■ Directions
[a] Answer these questions from the biography of geneticist David Glover, one answer per line:
(i) Which grammar school in Barnsley did Glover attend?
(ii) In what year did he establish his independent laboratory at Imperial College London?
(iii) Of which open-access journal is he the first editor-in-chief?
[b] List every institution given in the "Institutions:" entry of the biography of geneticist David Glover.
[c] Pick up the biography of geneticist David Glover after its last sentence and continue it.

[Text for analysis]

- Born: David Moore Glover March 28, 1948 (age 78) Chapeltown, South Yorkshire
- Education: Broadway Technical Grammar School, Barnsley
- Alma mater: University of Cambridge (BA, ScD) University of London (PhD)
- Spouse: Magdalena Żernicka-Goetz ​ ​(m. 2000)​
- Awards: EMBO Member (1978)
- Scientific career
- Fields: Mitosis Meiosis Centrosomes
- Institutions: Imperial Cancer Research Fund University College London Stanford University Imperial College University of Dundee University of Cambridge California Institute of Technology
- Thesis: The synthesis of polyoma virus specific RNA in mouse cells

= David Glover (geneticist) =

British geneticist

David Moore Glover (born 28 March 1948) is a British geneticist and Research Professor of Biology and Biological Engineering at the California Institute of Technology. He served as Balfour Professor of Genetics at the University of Cambridge, a Wellcome Trust investigator in the Department of Genetics at the University of Cambridge, and Fellow of Fitzwilliam College, Cambridge. He serves as the first editor-in-chief of the open-access journal Open Biology published by the Royal Society.

==Education==
Glover was educated at Broadway Technical Grammar School, Barnsley and Fitzwilliam College, University of Cambridge. He undertook his PhD research in the Imperial Cancer Research Fund laboratories as a student of University College London.

==Career and research==
As a Damon Runyon Fellow at Stanford University he participated in the Recombinant DNA revolution and discovered sequences that interrupted the ribosomal genes of Drosophila. On establishing his independent laboratory at Imperial College London in 1975, he later showed that these were ancient transposable elements. Together with Peter Rigby, Jean Beggs and David Lane, he co-directed a combined research group exploiting the new techniques of recombinant DNA research. In 1978 he was elected Member of the European Molecular Biology Organization (EMBO).

While at Imperial, Glover was awarded a 10-year personal fellowship from the UK's Cancer Research Campaign that allowed him open up a new area of research pioneering the use of Drosophila as a model in which to study cell cycle regulation. He began by characterising the duplication cycles of centrosomes in the rapid nuclear division cycles of Drosophila embryos. This led to genetic studies that allowed him to discover and name the Polo and Aurora protein kinases, required for the function of centrosomes at the poles of mitotic spindles.

In 1989, he relinquished his position as Head of the Department of Biochemistry at Imperial to move to the University of Dundee, where with David and Birgitte Lane he established the Cancer Research Campaign Laboratories, Dundee. Here his work demonstrated Polo not only to be required at centrosomes in Drosophila but also for cytokinesis.

[/Text for analysis]
[Entries shown]

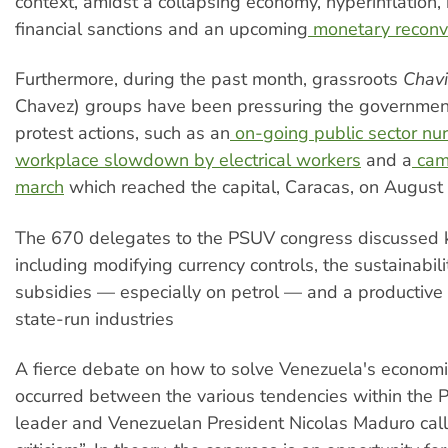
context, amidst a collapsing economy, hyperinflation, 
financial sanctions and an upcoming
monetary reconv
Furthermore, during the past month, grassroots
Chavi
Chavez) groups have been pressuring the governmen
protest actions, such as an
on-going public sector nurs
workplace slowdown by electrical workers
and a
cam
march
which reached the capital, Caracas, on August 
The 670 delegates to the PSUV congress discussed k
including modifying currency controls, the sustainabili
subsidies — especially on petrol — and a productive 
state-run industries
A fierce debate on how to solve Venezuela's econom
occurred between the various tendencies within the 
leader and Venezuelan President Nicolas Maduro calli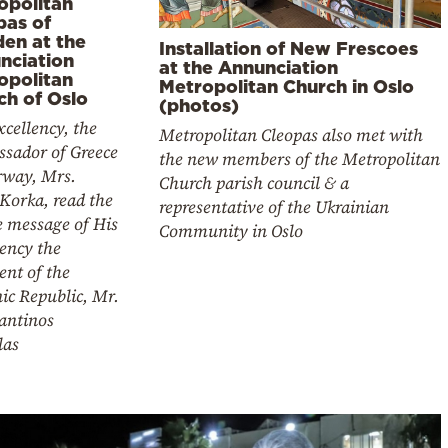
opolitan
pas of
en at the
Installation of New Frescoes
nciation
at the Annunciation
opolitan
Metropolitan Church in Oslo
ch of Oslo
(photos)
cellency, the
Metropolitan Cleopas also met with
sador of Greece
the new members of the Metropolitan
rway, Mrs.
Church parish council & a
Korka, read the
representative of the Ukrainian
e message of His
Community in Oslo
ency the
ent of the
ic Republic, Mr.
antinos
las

[/Entries shown]

■ Responses per task
[a]
(i) Broadway Technical Grammar School
(ii) 1975
(iii) Open Biology

[b]
Imperial Cancer Research Fund
University College London
Stanford University
Imperial College
University of Dundee
University of Cambridge
California Institute of Technology

[c]
In Dundee he continued to use Drosophila as a means to uncover new components of the mitotic apparatus and its regulatory circuits. These studies uncovered spindle pole molecules whose functions were regulated by Polo kinase; a germ line specific Cdc25 phosphatase that regulates meiotic entry; and demonstrated the roles of PP1 and PP2A protein phosphatases as negative mitotic regulators. His contribution to science in Scotland was recognised by his election to Fellow of the Royal Society of Edinburgh (FRSE).

In 1999, Glover moved to the University of Cambridge to become the 6th Arthur Balfour Professor of Genetics and Head of Department. In Cambridge he discovered the second main Aurora B kinase required for cells to progress through metaphase and used genetic approaches to identify and demonstrate the roles of the Greatwall kinase in inhibiting protein phosphase 2A during mitotic entry and progression. Over the past decade he has uncovered the major steps of centriole duplication by demonstrating that Polo-like-kinase 4 (Plk4) is its master regulator; Plk4 expression can drive the de novo formation of centrioles in unfertilised Drosophila eggs. In searching for Plk4's partners, his group identified Asterless (Cep152 in human cells) as required for bringing Plk4 to centrioles and an F-box protein, Slimb – a component of the SCF ubiquitin protein ligase, as responsible for targeting excess Plk4 for destruction. They showed that Plk4 phosphorylates the centriole protein Ana2/STIL to enable it to bind the "cartwheel protein" Sas6 and thus initiate procentriole formation, the first step of centriole duplication.

In 2019, the Glover Lab moved to the California Institute of Technology in USA.

Glover's group are now studying the consequences of supernumerary centrosomes in a variety of mammalian tissues and their consequences for the balance of cell proliferation and differentiation in the skin and pancreas.

==Personal life==
Glover married Magdalena Żernicka-Goetz in 2000.